- TASK PROMPT
Please list every distinct username that appears as a post header in the forum thread about the 300ZX below.

- TEXT SECTION
....
# My new Z



## 300ZXtats (Jul 18, 2004)

Hey Dudes..
I just bought 1987 300ZX fer $800.00, it was seized by the Enforcement due to drug.. The dealer gave me the copy of seized form say that Cops had chased 300ZX fer 30 miles till the front tire got busted.. There's a white paint stratch on 300XZ's rear spoiler, believe cop bumped and try to halt it.. all of it, it s very good conditions with t-tops.. There's little majors need to repair.. It kept drain the battery, I believe it might be the alt.. I looked for the alt and I can t find it.. Is the alt under bottom cause I had two 280z before and it s was l-6 cyl and easy repairs.. 300zx is new to me.. It has a VG30E and I believe it's a SOHC motor so curiousty out of sake, is there a VG30DE? How many HP and ft lbs torque does VG30E have and what is the top speed it can run to? What is seconds that it can run 0 to 60 mph?


----------



## 1986fairladyZ (Jul 17, 2004)

I HAVE A 86' 300ZX N/A, THE ALTERNATOR IS LOCATED ON THE DRIVERS SIDE BOTTOM PULLY, THE VG30 ENGINE HAS ABOUT 160HP+ SOHC. I HAVE HAD MY 300 UP TO 145MPH THATS AS FAST AS I WAS WILLING TO DRIVE HER.


----------



## asleepz (Feb 24, 2004)

cuz that is fast as she will go, it'll shut down mine got up to 143 and shut off


----------



## Zen31ZR (Mar 24, 2004)

SKD_Tech said:


> cuz that is fast as she will go, it'll shut down mine got up to 143 and shut off


 I thought the turbo cars speed limiter was set at 137......


----------



## JAMESZ (Mar 12, 2004)

Where in Tennessee are you from?

Also the NA will not make it to 145. Turbos will make it to about 139 then the speed limiter will kick in or should. Some cars can surpase for some odd reason but an NA won't.

Flywheel HP is 160; torque is 165ft/lbs.


----------



## asleepz (Feb 24, 2004)

maybe my speedo is off but it clearly said 143


----------



## JAMESZ (Mar 12, 2004)

I have a friend who on the stock computer surpassed the rev limiter and hit 142 before he let off. And this was with GPS.


----------



## 300ZXtats (Jul 18, 2004)

From Union.co, near to Knoxville.. There's some say 137 to 143 mph then shut off.. I think it s sucks.. Is there any way to get the chip out to prevent from shut off ? I just wonder'in abt that.. When I get chance to get the battery and alt to out it on and see if no plms.. I will go on highway and hit to see how much mph, if it does shut off whenever I hit it.. I would like to have anything to make it not shut off.. It wuld be cool.. 160 HP is not bad but I would like to add some HP, what s ur opinion which one best to add the HP.. My lil bro got 1994 se-r and he s big talks, say will whip my 300zx ass.. I want to whip his ass.. Show how big bro is.. Help me out..  Cause Se-r is kinda fast car and light weight..
....
- RECORD LIST
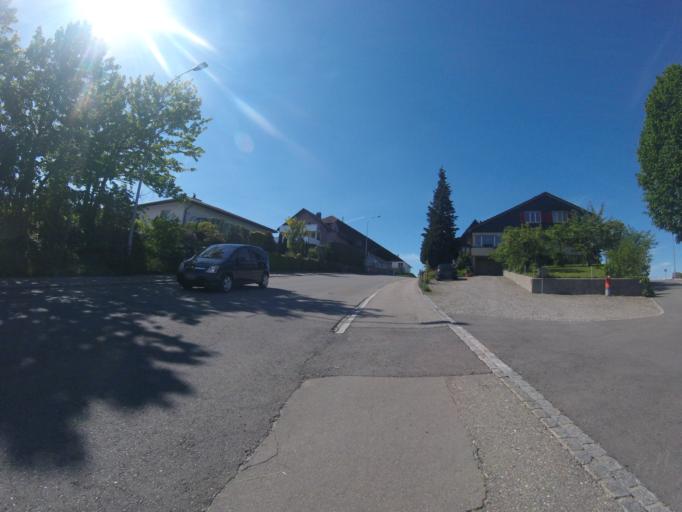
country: CH
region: Saint Gallen
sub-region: Wahlkreis Toggenburg
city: Kirchberg
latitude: 47.4193
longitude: 9.0628
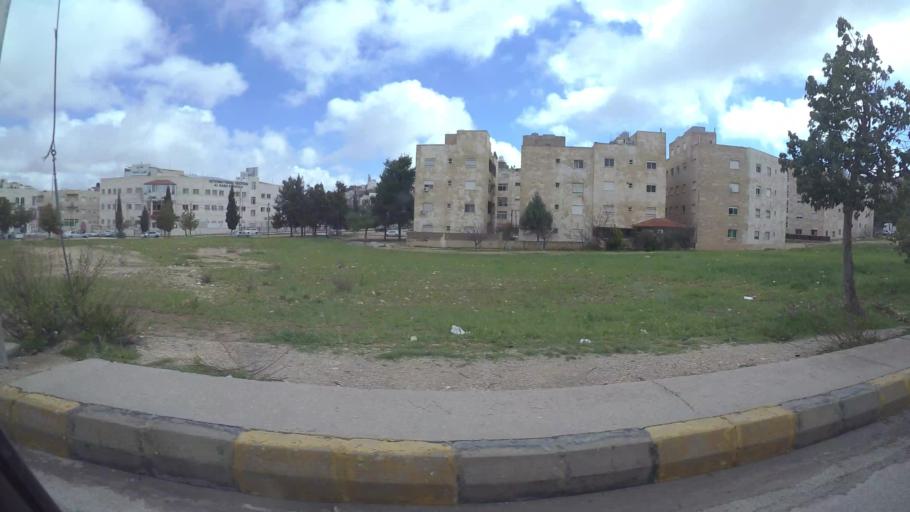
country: JO
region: Amman
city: Al Jubayhah
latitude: 32.0564
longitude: 35.8708
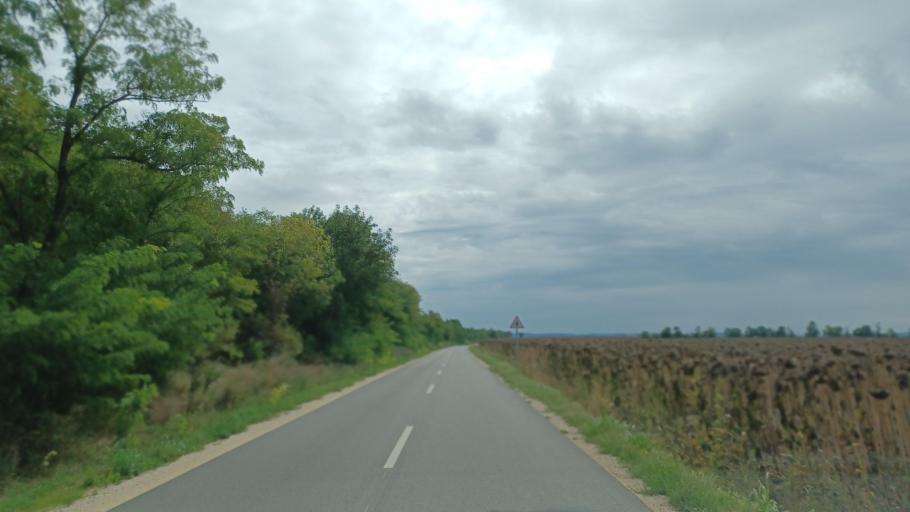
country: HU
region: Tolna
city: Zomba
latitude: 46.4191
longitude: 18.6107
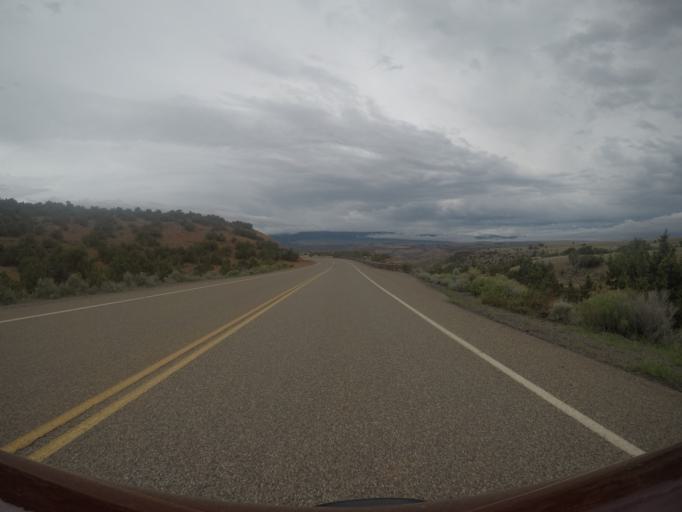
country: US
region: Wyoming
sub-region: Big Horn County
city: Lovell
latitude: 45.1017
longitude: -108.2411
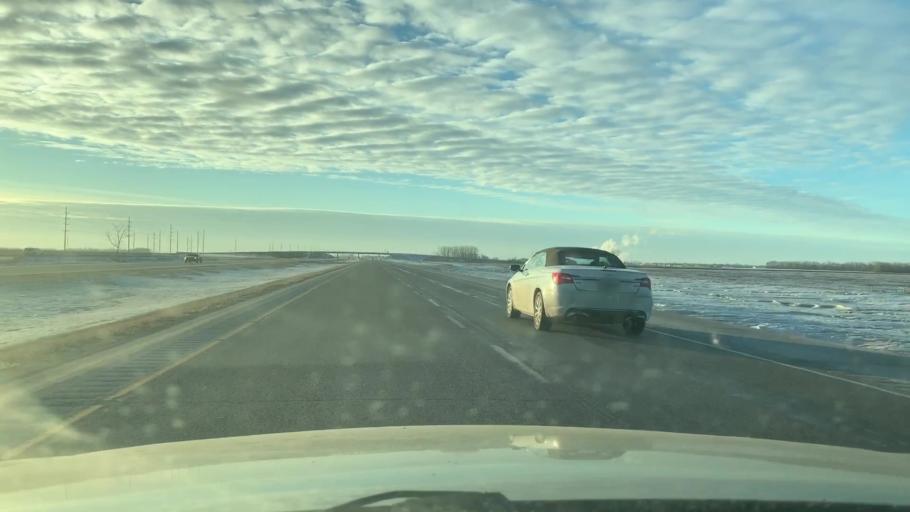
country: US
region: North Dakota
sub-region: Cass County
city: Casselton
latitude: 46.8768
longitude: -97.1484
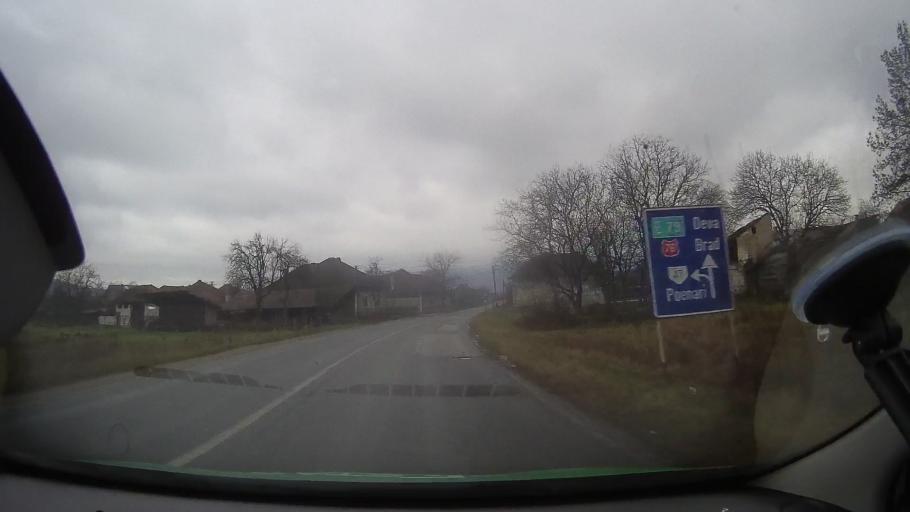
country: RO
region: Arad
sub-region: Comuna Halmagiu
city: Halmagiu
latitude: 46.2653
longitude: 22.5965
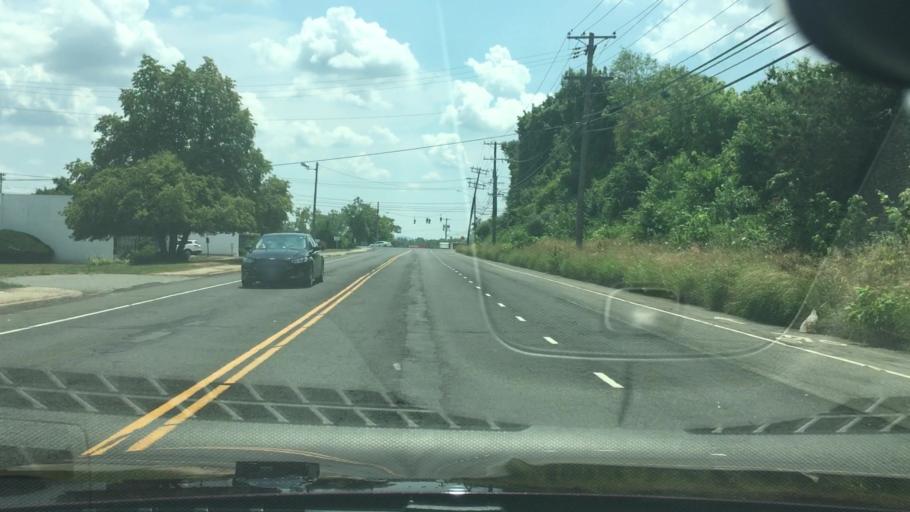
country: US
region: Connecticut
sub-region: Hartford County
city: Kensington
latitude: 41.6556
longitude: -72.7531
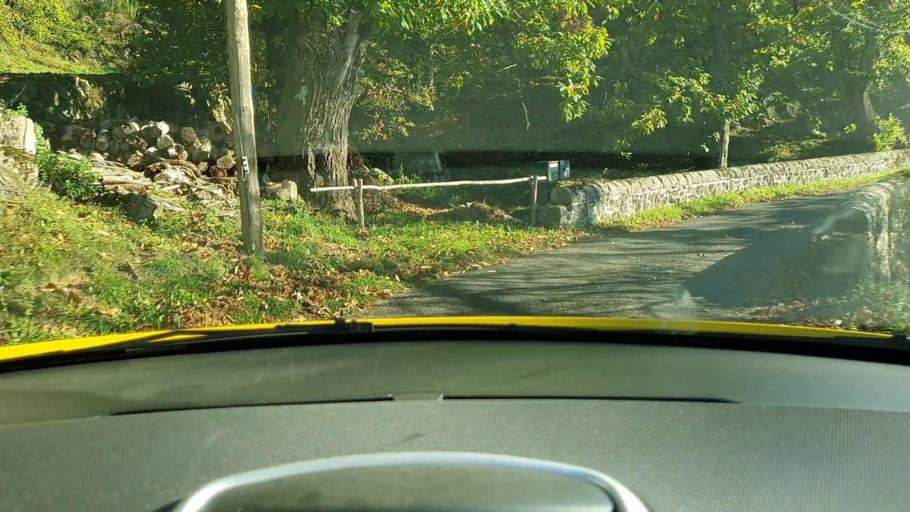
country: FR
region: Languedoc-Roussillon
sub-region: Departement du Gard
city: Sumene
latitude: 44.0181
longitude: 3.7772
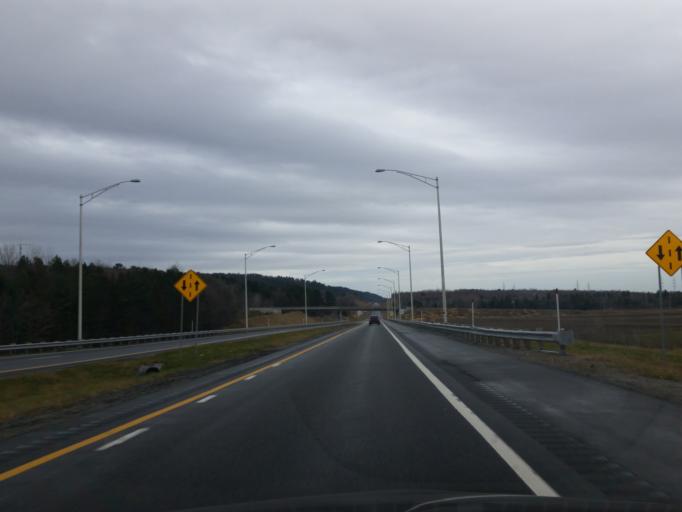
....
- FINISHED ANSWER
300ZXtats
1986fairladyZ
asleepz
Zen31ZR
JAMESZ